Messung von Neurotransmitter-Spiegeln
Bei Verdacht auf eine Neurotransmitter-Störung kann ein Arzt oder Neurologe Tests durchführen, um die Neurotransmitter-Spiegel im Körper zu messen. Möglich ist dies beispielsweise für die Parameter Serotonin, Dopamin und Noradrenalin. Die Messung kann durch Bluttests, Liquoruntersuchungen oder bildgebende Verfahren wie die Positronen-Emissions-Tomographie (PET) erfolgen. Mögliche Indikationen für derartige Untersuchungen sind etwa Schlafstörungen, verminderte Leistungsfähigkeit oder Schmerzen.
Die Geschichte der Neurotransmitter-Forschung
Im 19. Jahrhundert lieferte die Entdeckung des synaptischen Spalts ein Indiz dafür, dass die Signalübertragung zwischen Nervenzellen chemisch erfolgen könnte. Die hohe Geschwindigkeit der Übertragung ließ viele Forscher dennoch an einen elektrischen Mechanismus glauben.
Nicht so Otto Loewi. Der Pharmakologe träumte nach eigener Aussage eines Nachts vom entscheidenden Experiment, wachte davon auf und setzte es sofort erfolgreich um. Dazu legte Loewi ein noch schlagendes Froschherz in eine Salzlösung und stimulierte elektrisch den Vagusnerv, was erwartungsgemäß den Herzschlag verlangsamte. Als Loewi dann ein zweites Froschherz in die gleiche Lösung legte, schlug auch dieses langsamer.

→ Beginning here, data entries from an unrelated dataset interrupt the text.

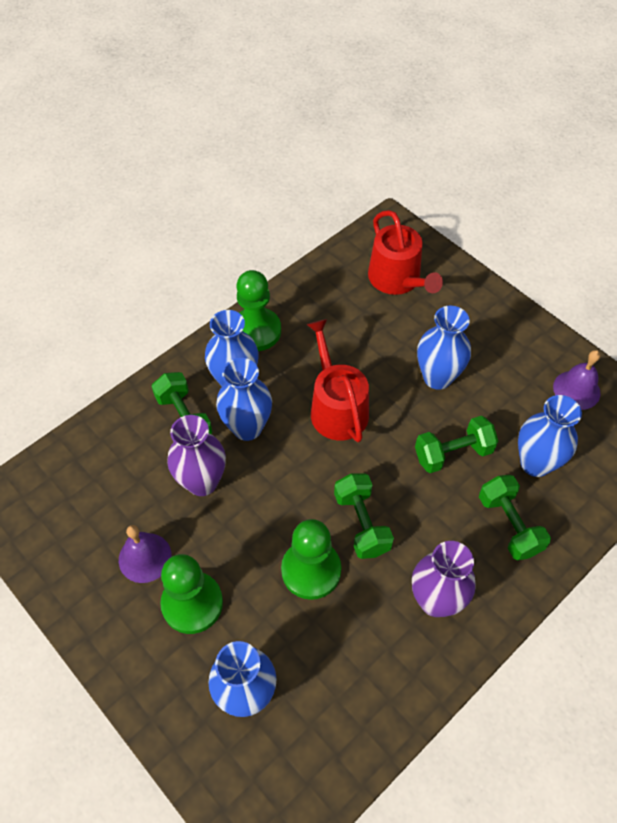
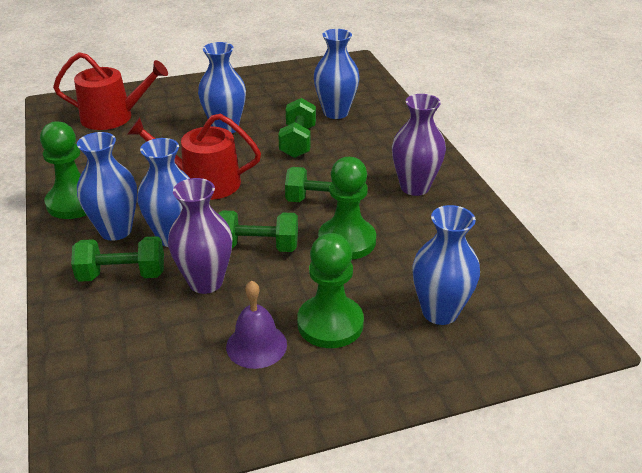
camera: 65 degrees left, 20 degrees down
(509, 525) = (376, 138): green dumbbell -> green dumbbell (257, 247)
(576, 390) = (292, 80): purple bell -> none

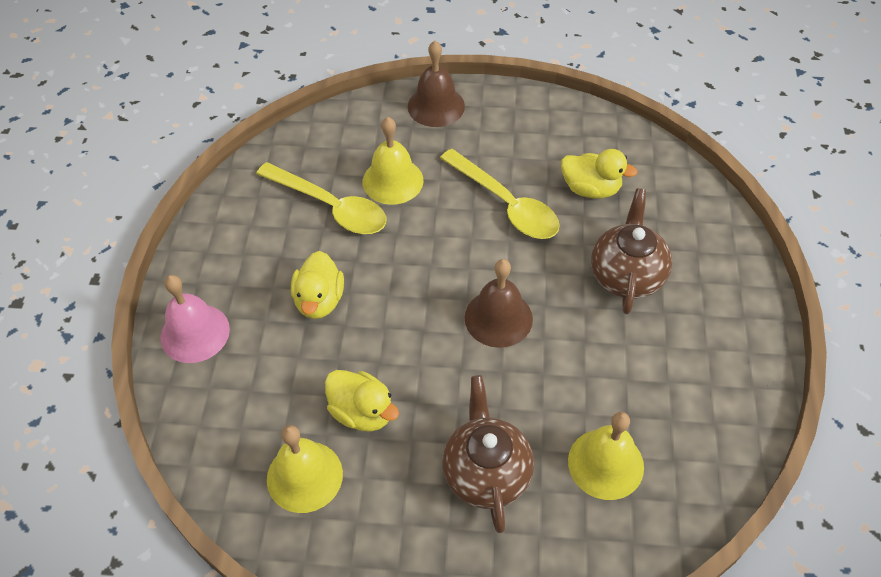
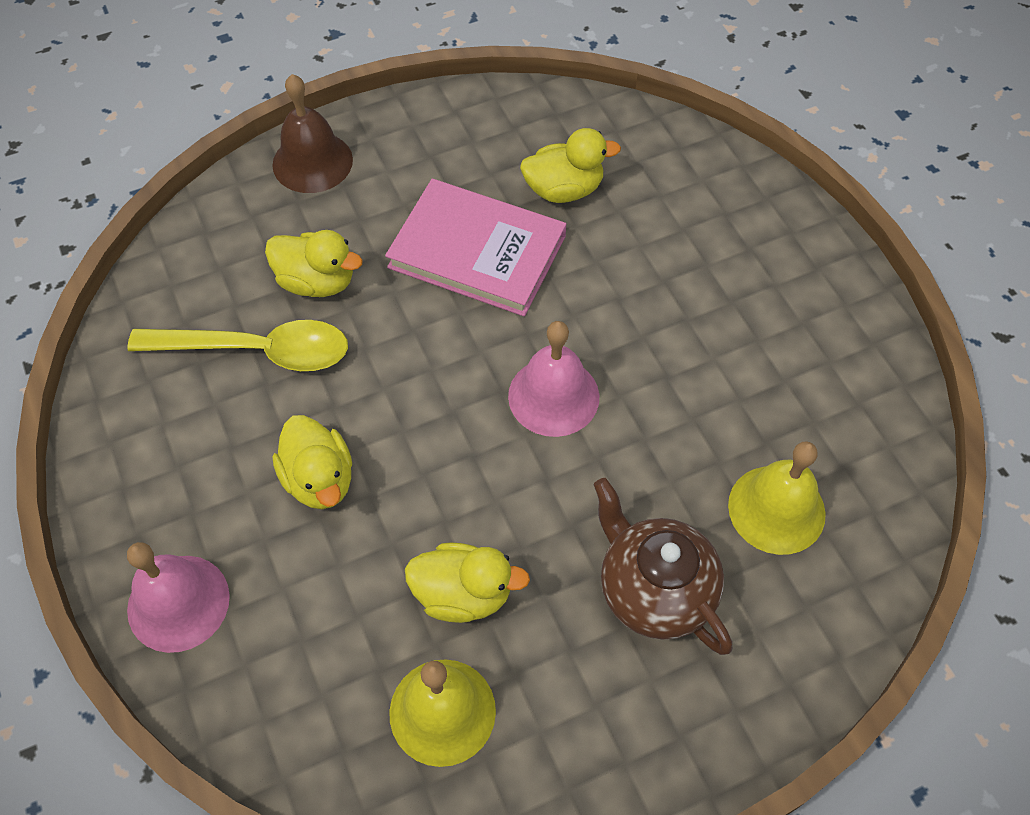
camera: 30 degrees left, 5 degrees up
(393, 181) = (317, 282): yellow bell -> yellow duck
(498, 318) = (553, 396): brown bell -> pink bell
(506, 205) = (477, 251): yellow spoon -> pink book
(626, 275) = (666, 277): brown teapot -> none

Es musste also einen „Vagusstoff“ geben, der die neuronale Kommunikation vermittelt.
Viele seiner Nachfolger beschäftigten sich seither mit der chemischen Übertragung von elektrischer Erregung an Synapsen und entdeckten, dass diese weit vielfältigere Möglichkeiten bieten als eine einfache elektrische Kontaktstelle.
Zukünftige Entwicklungen in der Neuropharmazie
Die zukünftigen Entwicklungen in der Neuropharmazie sind spannend und vielversprechend. Die Neuropharmazie entwickelt sich in der personalisierten Medizin durch fortschrittliche Biomarker-Forschung, genetische Analysen und maßgeschneiderte Therapieansätze weiter.